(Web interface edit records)
———
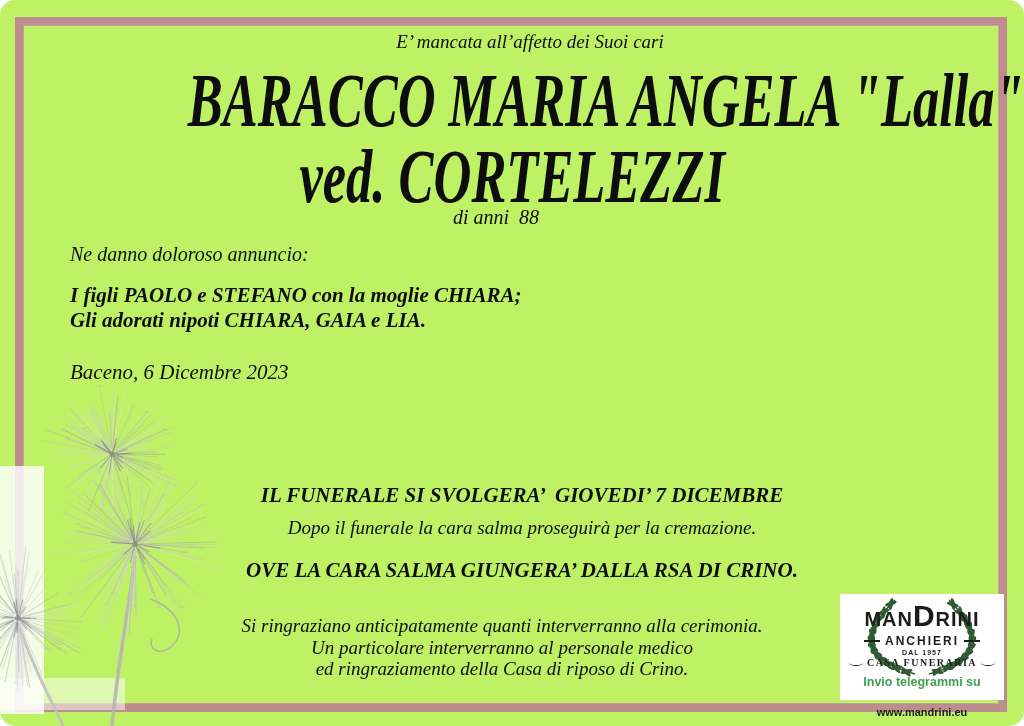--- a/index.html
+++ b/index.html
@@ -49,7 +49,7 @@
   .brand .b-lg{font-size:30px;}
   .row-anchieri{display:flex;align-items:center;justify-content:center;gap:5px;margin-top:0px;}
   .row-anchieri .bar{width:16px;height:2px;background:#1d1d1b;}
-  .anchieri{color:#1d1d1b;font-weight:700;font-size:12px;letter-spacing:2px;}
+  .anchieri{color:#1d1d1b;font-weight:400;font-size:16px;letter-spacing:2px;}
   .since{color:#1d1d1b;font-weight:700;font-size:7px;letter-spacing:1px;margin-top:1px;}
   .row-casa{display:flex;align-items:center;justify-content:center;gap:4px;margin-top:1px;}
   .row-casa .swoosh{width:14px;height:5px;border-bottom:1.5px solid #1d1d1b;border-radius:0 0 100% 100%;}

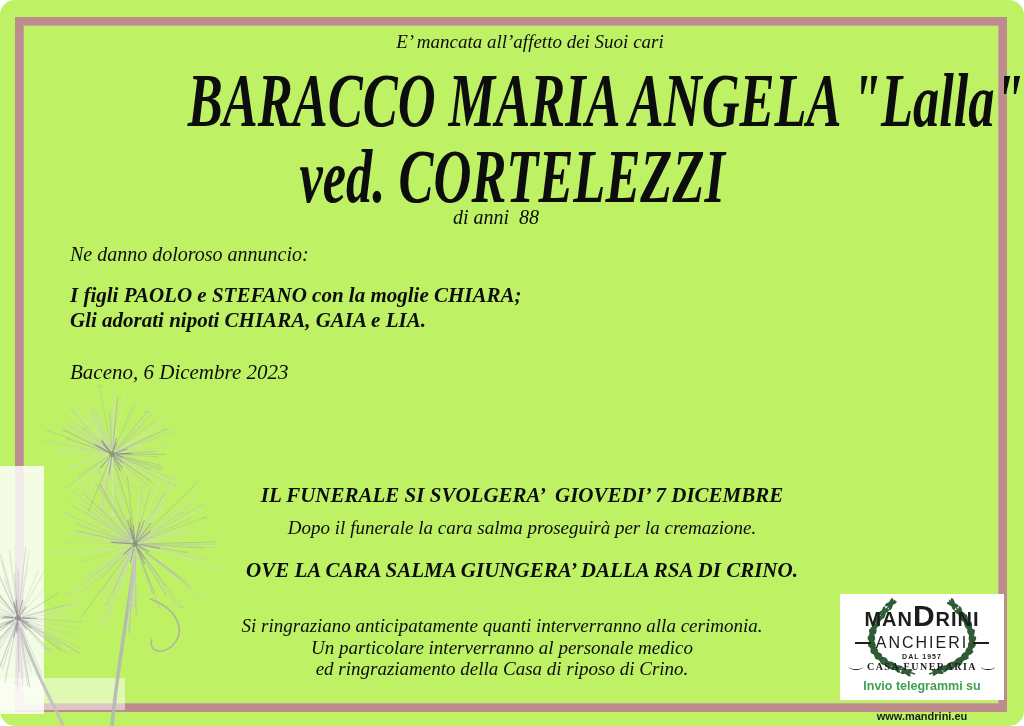--- a/index.html
+++ b/index.html
@@ -90,7 +90,7 @@
   <div class="abs thanks">
     <div>Si ringraziano anticipatamente quanti interverranno alla cerimonia.</div>
     <div>Un particolare interverranno al personale medico</div>
-    <div>ed ringraziamento della Casa di riposo di Crino.</div>
+    <div>ed infermieristico della Casa di moglie di Crino.</div>
   </div>
 
   <svg class="abs dandelion" id="dandelion" viewBox="0 0 270 370" xmlns="http://www.w3.org/2000/svg">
———
**Exercise prompt:**
Where does the string "items" appear in the records above? Show every line that holds it.

**Solution to the exercise:**
   .row-anchieri{display:flex;align-items:center;justify-content:center;gap:5px;margin-top:0px;}
   .row-casa{display:flex;align-items:center;justify-content:center;gap:4px;margin-top:1px;}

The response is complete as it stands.